Replacing the light bulb requires securing the shelf, which requires greasing the drawer, which requires driving to the hardware store, which requires fixing the car. The stack is used to remember to grease the drawer when you’re done fixing the car, to secure the shelf when you’re done greasing the drawer, and to replace the light bulb when you’re done securing the shelf.

As each partially-completed task triggers a new, different task, the current one is put on hold. The place in the old one is saved, to be resumed later, and execution jumps to the start of the new task. If the new task calls a third, then the second one is put on hold like the first, the place within the second where the interruption happened is stored, and execution jumps to the third.

Each time a task finishes, the note from when it started is used to resume where things left off in the previous task. This is why a FIFO model works well. Each new frame gets pushed onto the top of the stack when it starts executing, and popped off when it finishes, leaving the previous top of the stack to be the top once more.

A graphic of the stack in memory
Each frame represents a new task that interrupted the previous

Notice how the “return link” is stored adjacent to the data. This is what allows a data buffer overflow to hijack code execution.

When one task needs to call another before it can continue, like in the video, a new stack frame is pushed onto the stack for each task, and a note about the previous task is stored. Within each frame, the compiler also sets aside some scratch space, for notes related to the task, and sometimes the data stored in this region is user-entered.

Here’s the rub: sometimes when the program reads user data into this space, it doesn’t verify where there’s enough space available to store everything the user entered, and the scratch space is immediately adjacent to the space that remembers what the previous task was. I think you see where this is going.

If the programmer wasn’t careful, we can ask the program to store more data in the stack frame than will fit. The excess data will spill over into somewhere adjacent.
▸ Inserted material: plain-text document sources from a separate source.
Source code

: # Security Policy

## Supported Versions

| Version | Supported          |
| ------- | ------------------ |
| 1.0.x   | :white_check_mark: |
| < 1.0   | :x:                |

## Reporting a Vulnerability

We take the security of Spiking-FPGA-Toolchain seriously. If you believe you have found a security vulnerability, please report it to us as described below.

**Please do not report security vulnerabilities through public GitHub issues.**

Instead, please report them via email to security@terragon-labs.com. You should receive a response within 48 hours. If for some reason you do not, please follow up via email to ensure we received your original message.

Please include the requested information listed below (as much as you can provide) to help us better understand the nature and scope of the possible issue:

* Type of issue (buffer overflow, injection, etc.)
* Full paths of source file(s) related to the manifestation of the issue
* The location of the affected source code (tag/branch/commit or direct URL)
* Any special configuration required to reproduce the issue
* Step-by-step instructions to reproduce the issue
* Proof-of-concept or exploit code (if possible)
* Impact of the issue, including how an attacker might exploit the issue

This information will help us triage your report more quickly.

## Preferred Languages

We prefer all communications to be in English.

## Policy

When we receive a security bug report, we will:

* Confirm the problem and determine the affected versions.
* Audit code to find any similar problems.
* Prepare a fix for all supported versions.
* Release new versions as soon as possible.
If the program says “enter your name” and allocates enough space for twenty characters, but you write thirty, those extra ten characters can clobber adjacent memory regions with garbage data. The rest of the system wasn’t expecting this to happen; whatever checks are done on the data in those adjacent regions have already been done, and the system will take whatever data happens to be there and use it (garbage or not).

If you overwrite the location of the previous task with the last ten letters of your name, the program will crash when it tries to execute that. However, if, for example, you write the first twenty characters of your name normally and then instead of the last ten characters you put some machine code instructions, properly encoded, the system will continue to execute albeit with your instructions in place of the old ones.

If we carefully craft what we enter such that the excess that spills over happens to look like a record of what the program was doing before, we can hijack the process and have it do whatever arbitrary thing we want.

This could be as simple as skipping ahead to later levels in a game to injecting some custom code that downloads and executes malware. Once you have the CPU doing what you told it instead of what the programmer told it, you can pretty much do whatever you want.